Tanstack Start protected routes with Convex-Auth
Here’s a concise message you can post in Discord:
Hey all — I’m using TanStack Start with Convex + Convex Auth and I’m trying to:
Protect routes server-side (beforeLoad) and redirect unauthenticated users.
Run authenticated Convex queries from TanStack Start server loaders/createServerFn during SSR.
But the missing piece is: how to get a server-readable auth token/session from the TanStack Start request so I can call ctx.context.convexQueryClient.serverHttpClient?.setAuth(token) in beforeLoad. The Clerk guide shows this pattern with auth.getToken({ template: "convex" }), but I don’t see the Convex Auth equivalent for TanStack Start yet. Is there a recommended way to surface a Convex Auth token to the server (cookie/header) and wire it into beforeLoad so SSR loaders run authenticated?
4 Replies
Thanks for posting in <#1088161997662724167>.
Reminder: If you have a Convex Pro account, use the Convex Dashboard to file support tickets.
- Provide context: What are you trying to achieve, what is the end-user interaction, what are you seeing? (full error message, command output, etc.)
- Use search.convex.dev to search Docs, Stack, and Discord all at once.

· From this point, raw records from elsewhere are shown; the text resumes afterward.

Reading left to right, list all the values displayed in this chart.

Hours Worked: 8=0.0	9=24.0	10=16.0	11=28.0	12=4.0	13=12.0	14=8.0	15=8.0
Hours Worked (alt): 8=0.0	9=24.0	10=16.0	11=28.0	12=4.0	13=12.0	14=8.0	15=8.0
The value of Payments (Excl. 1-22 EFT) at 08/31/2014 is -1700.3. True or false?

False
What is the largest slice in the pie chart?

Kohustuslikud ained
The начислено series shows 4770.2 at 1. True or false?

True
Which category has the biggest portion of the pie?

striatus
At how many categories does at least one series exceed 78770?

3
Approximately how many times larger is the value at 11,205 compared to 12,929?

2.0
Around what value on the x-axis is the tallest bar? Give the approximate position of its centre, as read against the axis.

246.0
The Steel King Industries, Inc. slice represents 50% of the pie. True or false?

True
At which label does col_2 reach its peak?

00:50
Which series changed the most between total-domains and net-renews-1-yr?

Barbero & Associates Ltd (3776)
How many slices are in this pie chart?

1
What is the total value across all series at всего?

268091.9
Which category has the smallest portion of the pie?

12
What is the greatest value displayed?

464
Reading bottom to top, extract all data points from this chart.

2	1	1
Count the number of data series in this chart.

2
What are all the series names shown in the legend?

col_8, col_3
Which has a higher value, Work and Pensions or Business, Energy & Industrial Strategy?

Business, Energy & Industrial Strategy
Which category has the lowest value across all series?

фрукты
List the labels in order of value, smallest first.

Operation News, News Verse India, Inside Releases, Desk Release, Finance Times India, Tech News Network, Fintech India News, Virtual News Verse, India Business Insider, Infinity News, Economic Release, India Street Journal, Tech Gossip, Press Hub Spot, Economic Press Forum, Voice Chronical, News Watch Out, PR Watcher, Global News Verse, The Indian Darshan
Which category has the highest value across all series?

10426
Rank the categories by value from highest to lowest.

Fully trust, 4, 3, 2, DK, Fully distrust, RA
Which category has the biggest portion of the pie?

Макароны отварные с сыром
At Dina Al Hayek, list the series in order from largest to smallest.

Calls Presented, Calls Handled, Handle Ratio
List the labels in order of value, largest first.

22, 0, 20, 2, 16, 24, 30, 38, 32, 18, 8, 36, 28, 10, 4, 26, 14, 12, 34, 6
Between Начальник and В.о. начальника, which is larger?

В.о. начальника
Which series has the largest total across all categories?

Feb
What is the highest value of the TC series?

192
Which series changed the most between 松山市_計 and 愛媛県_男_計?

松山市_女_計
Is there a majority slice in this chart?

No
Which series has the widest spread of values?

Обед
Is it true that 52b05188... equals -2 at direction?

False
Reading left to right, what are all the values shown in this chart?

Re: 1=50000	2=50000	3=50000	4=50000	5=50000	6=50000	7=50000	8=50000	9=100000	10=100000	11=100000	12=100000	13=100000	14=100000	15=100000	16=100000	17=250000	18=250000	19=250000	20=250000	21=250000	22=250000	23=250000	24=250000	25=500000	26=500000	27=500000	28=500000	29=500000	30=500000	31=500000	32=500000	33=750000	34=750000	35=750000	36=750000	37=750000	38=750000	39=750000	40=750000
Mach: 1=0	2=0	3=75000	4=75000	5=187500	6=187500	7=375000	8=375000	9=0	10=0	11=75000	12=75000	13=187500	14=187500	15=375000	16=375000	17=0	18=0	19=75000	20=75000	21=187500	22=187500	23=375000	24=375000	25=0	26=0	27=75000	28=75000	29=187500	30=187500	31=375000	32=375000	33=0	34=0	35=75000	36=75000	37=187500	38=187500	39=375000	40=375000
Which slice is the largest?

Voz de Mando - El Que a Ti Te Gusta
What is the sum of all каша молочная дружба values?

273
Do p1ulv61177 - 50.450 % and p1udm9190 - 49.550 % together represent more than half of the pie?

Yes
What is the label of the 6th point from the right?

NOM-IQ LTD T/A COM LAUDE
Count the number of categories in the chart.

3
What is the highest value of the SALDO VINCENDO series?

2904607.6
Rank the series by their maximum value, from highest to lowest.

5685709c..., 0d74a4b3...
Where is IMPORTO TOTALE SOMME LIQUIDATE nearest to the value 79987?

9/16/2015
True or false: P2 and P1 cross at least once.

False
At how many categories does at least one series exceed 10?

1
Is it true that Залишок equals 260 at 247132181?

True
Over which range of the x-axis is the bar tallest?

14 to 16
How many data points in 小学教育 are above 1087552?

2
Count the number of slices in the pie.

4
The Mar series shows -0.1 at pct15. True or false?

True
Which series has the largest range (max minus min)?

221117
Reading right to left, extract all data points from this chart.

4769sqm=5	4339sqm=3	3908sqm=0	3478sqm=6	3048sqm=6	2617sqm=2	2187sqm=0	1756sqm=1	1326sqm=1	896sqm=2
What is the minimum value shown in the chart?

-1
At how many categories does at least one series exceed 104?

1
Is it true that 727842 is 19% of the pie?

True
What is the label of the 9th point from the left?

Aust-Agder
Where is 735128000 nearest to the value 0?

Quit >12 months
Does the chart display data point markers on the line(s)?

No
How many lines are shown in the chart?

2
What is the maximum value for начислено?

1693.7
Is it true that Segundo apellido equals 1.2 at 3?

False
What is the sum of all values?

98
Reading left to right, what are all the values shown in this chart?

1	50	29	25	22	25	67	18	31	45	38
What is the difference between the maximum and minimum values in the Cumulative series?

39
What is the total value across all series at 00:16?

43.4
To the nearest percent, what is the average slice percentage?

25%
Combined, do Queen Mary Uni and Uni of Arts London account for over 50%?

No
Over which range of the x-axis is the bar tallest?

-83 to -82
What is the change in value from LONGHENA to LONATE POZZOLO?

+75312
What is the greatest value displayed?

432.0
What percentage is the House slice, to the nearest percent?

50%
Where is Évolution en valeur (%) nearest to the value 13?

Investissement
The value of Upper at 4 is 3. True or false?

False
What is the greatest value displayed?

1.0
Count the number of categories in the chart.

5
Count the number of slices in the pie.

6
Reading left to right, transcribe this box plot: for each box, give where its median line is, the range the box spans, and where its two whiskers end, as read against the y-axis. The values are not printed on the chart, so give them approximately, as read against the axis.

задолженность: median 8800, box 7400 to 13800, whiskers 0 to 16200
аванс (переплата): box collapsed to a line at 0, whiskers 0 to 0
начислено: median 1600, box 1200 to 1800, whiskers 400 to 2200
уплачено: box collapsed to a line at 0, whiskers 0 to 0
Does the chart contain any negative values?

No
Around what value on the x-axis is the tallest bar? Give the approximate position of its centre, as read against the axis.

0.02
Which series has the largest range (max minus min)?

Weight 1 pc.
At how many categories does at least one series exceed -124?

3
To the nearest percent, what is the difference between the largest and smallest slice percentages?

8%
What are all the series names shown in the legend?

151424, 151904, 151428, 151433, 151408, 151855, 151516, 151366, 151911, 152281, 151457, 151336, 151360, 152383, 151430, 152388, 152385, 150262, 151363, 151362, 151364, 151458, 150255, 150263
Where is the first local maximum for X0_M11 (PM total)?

- Additionally, you can post your questions in the Convex Community's <#1228095053885476985> channel to receive a response from AI.
- Avoid tagging staff unless specifically instructed.
Thank you!
This might be entirely unhelpful, but I did see one of the founders recommending using better-auth if you're just starting out at the moment.
thanks, the project is fairly big and already using convex-auth... I may look into switching to better-auth if thats the case, considering I only have 1 customer atm and shouldn't be that difficult to migrate them
Convex Auth has cookie handling support that's built for Next.js specifically, that's what allows server side authentication to work. I'm sure a TanStack version could be created based on that work, but it doesn't exist currently.